- Hangul: 꼰대
- RR: kkondae
- MR: kkondae
- IPA: [k͈ondɛ]

= Kkondae =

South Korean word for condescending people

Kkondae is an expression used in South Korea to describe a condescending person. The slang noun kkondae was originally used by students and teenagers to refer to older people such as fathers and teachers. Recently, however, the word has been used to refer to a boss or an older person who does so-called kkondae-jil (acting like a kkondae, in the Korean language), that forces the former's outdated way of thinking onto another person.

== Etymology ==
There are two competing arguments on the origin of kkondae. The first theory claims that the word kondaegi, which means a pupa in the South Gyeongsang Province dialect, is the origin: The folded skin of a pupa reminds the wrinkles of an old man, so the word might have become a representation of an old man. The other theory suggests the French nobility title comte (count) is the basis of the word kkondae (although a modern French person would probably hear the old slang for police, condé). During the Japanese occupation of Korea, pro-Japanese politicians such as Lee Wan-yong received nobility titles from the Japanese government. They proudly called themselves kkondae, hence it might have been developed into a slang term later.

=== Late 20th century ===
Originally, the word kkondae meant simply an old man in a profane way. During the late 1960s when industrialization and westernization were in full swing in South Korea, the word also began to refer to (classroom) teachers. Students, dissatisfied with the outdated school environment, would dismiss teachers from the older generation as old-fashioned beings. Hence, the word kkondae became a slang term used by students.

== Cause ==
The society of Korea is changing rapidly through innovation, increasingly widening the gap between the generations. This is not simply a matter of generation gap. This issue is associated with media, technological advances, and globalization. In addition, there are emerging generations in which growth is delayed. This is one of the backgrounds of discourse. It means that there are a lot of people who are not satisfied with the social norm of being grown up. This is also a structural problem. When the average life span was short, people accept and adapt quickly went to the social demands. But while human life began to increase gradually, people began to slow in marriage, career, academic and form part of this interaction paradigm and the kkondae.

== Social phenomenon ==
The word 'kkondae' is becoming increasingly problematic in society. If people who know something more try to tell people they do not know, the people who receive the information sometimes think of such behavior as robust. So now people try to notice or refrain from behaving to tell others about what they experience and know first. When the image of human being is formed, people around them tend to look at the person with a negative gaze and think of it as a person who thinks behind the times.

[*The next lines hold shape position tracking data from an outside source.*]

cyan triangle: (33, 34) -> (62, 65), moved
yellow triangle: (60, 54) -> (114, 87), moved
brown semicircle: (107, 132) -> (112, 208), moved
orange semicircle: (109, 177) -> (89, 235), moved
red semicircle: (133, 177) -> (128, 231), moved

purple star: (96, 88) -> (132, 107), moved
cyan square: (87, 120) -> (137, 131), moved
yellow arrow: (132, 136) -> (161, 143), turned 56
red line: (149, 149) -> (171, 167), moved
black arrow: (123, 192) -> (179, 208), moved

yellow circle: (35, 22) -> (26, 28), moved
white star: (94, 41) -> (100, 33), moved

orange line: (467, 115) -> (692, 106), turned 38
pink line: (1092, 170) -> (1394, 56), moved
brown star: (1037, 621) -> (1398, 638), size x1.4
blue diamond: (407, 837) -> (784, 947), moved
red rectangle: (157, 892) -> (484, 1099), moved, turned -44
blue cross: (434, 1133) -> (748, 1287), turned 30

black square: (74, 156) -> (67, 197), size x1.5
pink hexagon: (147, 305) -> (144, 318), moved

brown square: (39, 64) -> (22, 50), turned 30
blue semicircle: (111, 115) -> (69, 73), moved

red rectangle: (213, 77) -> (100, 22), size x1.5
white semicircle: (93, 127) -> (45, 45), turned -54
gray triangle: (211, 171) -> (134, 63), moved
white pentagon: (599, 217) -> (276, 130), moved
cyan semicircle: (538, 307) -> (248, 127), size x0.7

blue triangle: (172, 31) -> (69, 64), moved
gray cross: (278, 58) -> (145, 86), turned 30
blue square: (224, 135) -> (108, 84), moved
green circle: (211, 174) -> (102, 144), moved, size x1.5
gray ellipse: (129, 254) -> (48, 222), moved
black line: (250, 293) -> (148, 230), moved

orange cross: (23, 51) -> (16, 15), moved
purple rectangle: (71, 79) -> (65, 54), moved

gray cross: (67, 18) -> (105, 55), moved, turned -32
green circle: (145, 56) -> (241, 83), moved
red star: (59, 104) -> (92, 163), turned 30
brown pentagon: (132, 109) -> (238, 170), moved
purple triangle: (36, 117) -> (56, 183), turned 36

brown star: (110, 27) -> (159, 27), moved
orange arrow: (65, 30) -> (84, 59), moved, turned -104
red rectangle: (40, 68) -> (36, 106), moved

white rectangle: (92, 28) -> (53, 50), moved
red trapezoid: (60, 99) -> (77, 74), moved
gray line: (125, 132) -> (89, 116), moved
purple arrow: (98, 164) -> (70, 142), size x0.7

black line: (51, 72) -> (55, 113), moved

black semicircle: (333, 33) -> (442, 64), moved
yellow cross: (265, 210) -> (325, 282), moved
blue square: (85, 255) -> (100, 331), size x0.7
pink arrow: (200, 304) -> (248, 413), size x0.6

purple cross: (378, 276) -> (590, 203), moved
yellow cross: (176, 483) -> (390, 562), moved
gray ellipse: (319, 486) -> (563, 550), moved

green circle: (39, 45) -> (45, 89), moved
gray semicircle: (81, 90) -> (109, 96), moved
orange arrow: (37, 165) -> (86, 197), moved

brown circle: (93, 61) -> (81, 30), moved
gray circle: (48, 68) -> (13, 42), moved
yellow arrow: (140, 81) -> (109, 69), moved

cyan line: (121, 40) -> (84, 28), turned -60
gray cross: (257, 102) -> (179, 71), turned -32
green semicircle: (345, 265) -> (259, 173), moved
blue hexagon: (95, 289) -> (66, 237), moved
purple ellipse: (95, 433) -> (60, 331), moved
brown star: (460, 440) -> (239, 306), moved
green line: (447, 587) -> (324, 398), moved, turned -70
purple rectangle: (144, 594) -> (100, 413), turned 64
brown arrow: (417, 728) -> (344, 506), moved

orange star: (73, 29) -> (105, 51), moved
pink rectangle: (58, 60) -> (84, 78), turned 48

These problems are not only seen by people who are older and have experienced much. Now, as people look at people who are different from themselves with negative perceptions, the meaning of kkondae is getting wider and the people living in Korean society tend not to push or persuade their opinions and thoughts compared to the past.

== Influence ==
As the word 'kkondae' came along, people began to refrain from acting on themselves and their thoughts to force others to agree. Also, people with older or more life experiences tend to try to understand young cultures, and a combination of older generations and current generations of cultures is emerging. This phenomenon appears in various areas, such as music, TV programs, and fashion.

=== Music ===
The combination of the atmosphere of old songs and the current trendy songs is producing the area of new music. In addition, the old singer and the current singer work together to work on harmonious songs. This phenomenon is a combination of the old generation and the young generation at the same time, and it can embrace various groups and people.

=== TV programs ===
TV programs are also being affected a lot. Regulations on broadcasting have been relaxed much, and positive suggestions have begun to be made, not to interpret negative trends in the current phenomenon. When the performers come out of the TV program and play a game, try Dutch pie, or try new things, they used to make such a negative TV program, but now it is a very natural phenomenon.

=== Fashion ===
The old generation tended to look strange about the fashionable clothes and accessories. Recently, however, the old generation have been looking at trendy clothes, hair styles, and accessories positively and looking at them. In addition, old fashion trends are forming new trends in combination with popular fashion trends, which is evidence that fashion is developing over time.

== Current situation ==
Younger people may often criticize older people while older people may represent younger generations. Recently They are often asked to ask questions or to ask questions about their loyalty. It's been used as a profanity for a long time. But at some point it will be an important social keyword. The word 'kkondae' refers to the teacher as a whole. There has been a remarkable change between expanding to general. The discourse of the younger generations is not only a problem for adults but also for seniors and even friends of department and club.